EXERCISE INPUT START

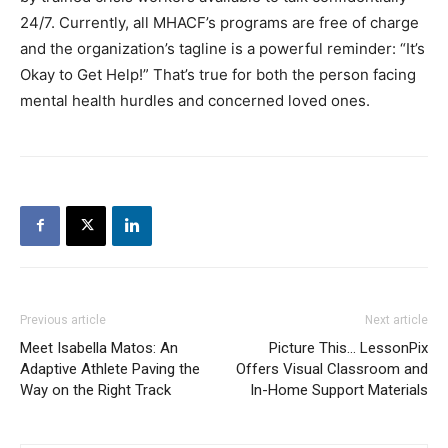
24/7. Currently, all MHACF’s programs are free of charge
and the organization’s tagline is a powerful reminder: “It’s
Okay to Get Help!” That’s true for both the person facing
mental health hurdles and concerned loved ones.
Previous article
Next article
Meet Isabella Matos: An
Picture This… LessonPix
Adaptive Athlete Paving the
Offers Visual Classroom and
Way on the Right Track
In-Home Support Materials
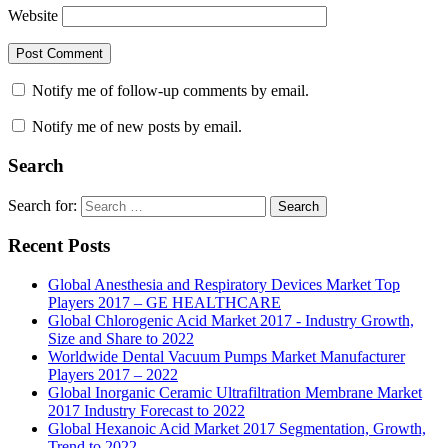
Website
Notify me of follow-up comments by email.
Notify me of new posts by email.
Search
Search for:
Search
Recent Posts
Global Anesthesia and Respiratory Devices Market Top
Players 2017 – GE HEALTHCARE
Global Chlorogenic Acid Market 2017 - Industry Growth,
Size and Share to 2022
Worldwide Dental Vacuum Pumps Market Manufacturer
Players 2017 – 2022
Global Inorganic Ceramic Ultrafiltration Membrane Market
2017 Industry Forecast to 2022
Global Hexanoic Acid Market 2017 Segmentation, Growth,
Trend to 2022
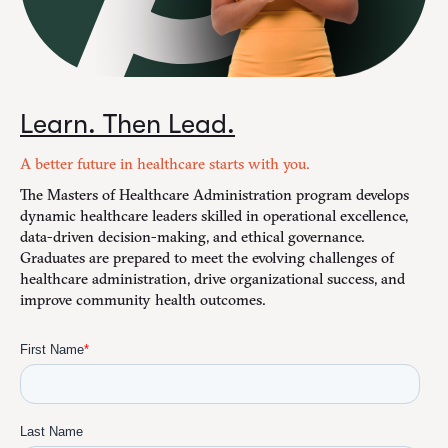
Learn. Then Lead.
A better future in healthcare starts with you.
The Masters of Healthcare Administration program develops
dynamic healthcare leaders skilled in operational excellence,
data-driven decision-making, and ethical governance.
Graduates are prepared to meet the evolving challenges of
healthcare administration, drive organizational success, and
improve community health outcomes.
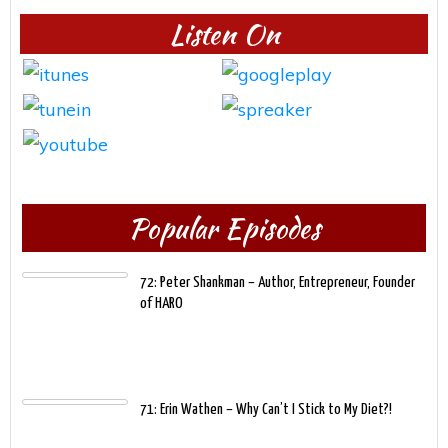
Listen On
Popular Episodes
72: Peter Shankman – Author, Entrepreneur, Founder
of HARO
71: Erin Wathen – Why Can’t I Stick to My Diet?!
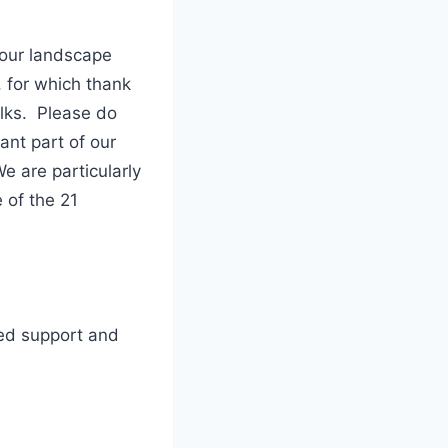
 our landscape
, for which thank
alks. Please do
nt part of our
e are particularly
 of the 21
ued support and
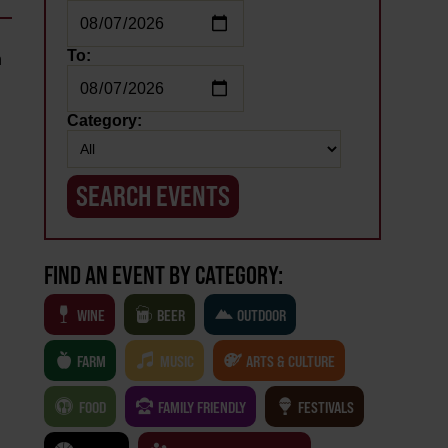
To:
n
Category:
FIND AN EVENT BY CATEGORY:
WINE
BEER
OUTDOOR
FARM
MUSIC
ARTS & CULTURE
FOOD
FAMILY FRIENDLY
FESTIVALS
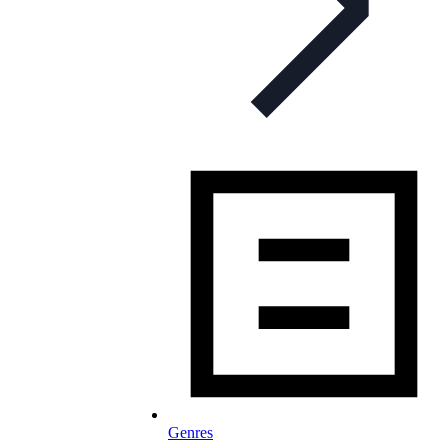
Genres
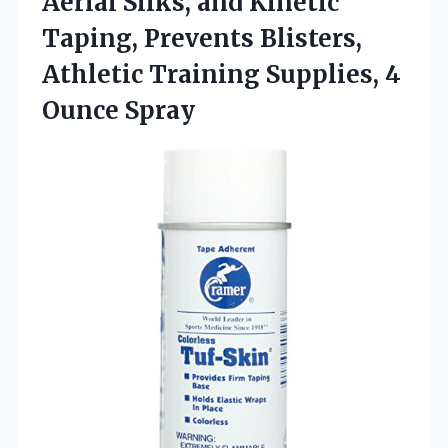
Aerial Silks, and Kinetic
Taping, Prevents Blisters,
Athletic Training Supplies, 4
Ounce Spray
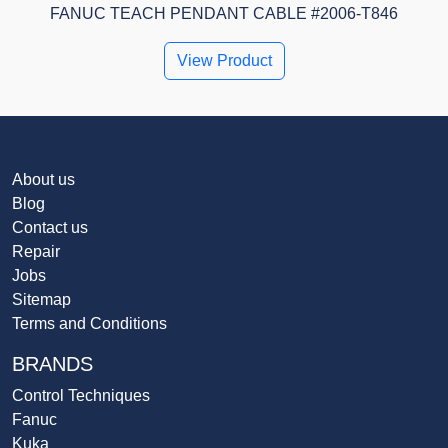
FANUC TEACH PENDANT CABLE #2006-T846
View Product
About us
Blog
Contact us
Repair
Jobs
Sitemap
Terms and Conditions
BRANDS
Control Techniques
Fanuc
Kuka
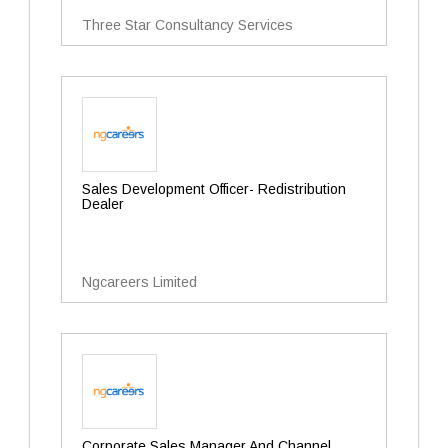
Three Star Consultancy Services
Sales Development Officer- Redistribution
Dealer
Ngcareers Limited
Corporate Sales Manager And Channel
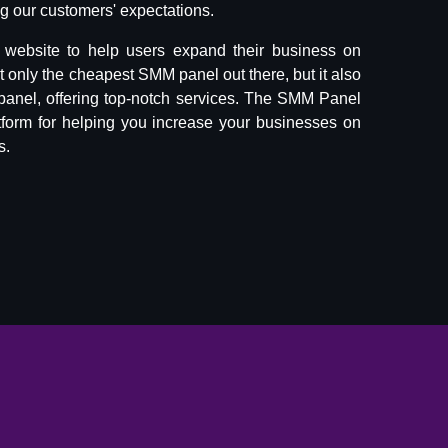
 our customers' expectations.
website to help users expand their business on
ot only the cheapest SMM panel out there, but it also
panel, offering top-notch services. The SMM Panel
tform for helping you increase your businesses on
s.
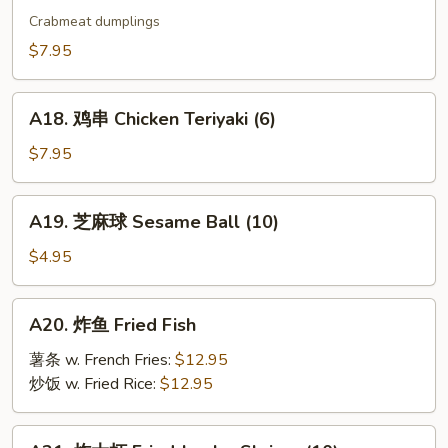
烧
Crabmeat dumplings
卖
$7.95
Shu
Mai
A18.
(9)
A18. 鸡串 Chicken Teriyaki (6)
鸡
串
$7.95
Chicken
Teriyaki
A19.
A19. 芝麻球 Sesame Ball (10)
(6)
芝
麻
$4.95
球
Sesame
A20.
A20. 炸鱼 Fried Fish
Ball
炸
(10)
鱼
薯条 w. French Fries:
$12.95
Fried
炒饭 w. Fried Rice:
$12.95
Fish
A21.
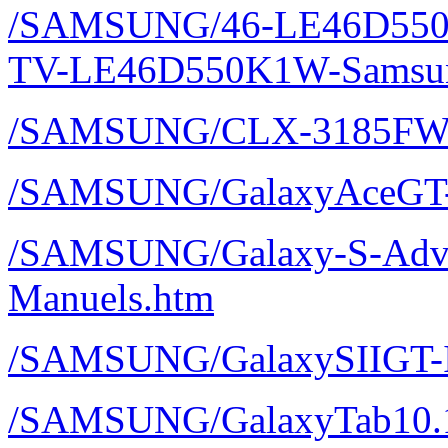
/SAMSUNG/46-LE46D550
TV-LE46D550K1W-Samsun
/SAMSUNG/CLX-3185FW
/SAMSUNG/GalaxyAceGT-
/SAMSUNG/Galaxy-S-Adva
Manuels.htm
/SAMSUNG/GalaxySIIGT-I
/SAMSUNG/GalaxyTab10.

EXERCISE INPUT END

> [JOB ITEM] How many lines in the data contain the string "Players", with case counting? Give only the number.

> [SOLVED PROBLEM] 2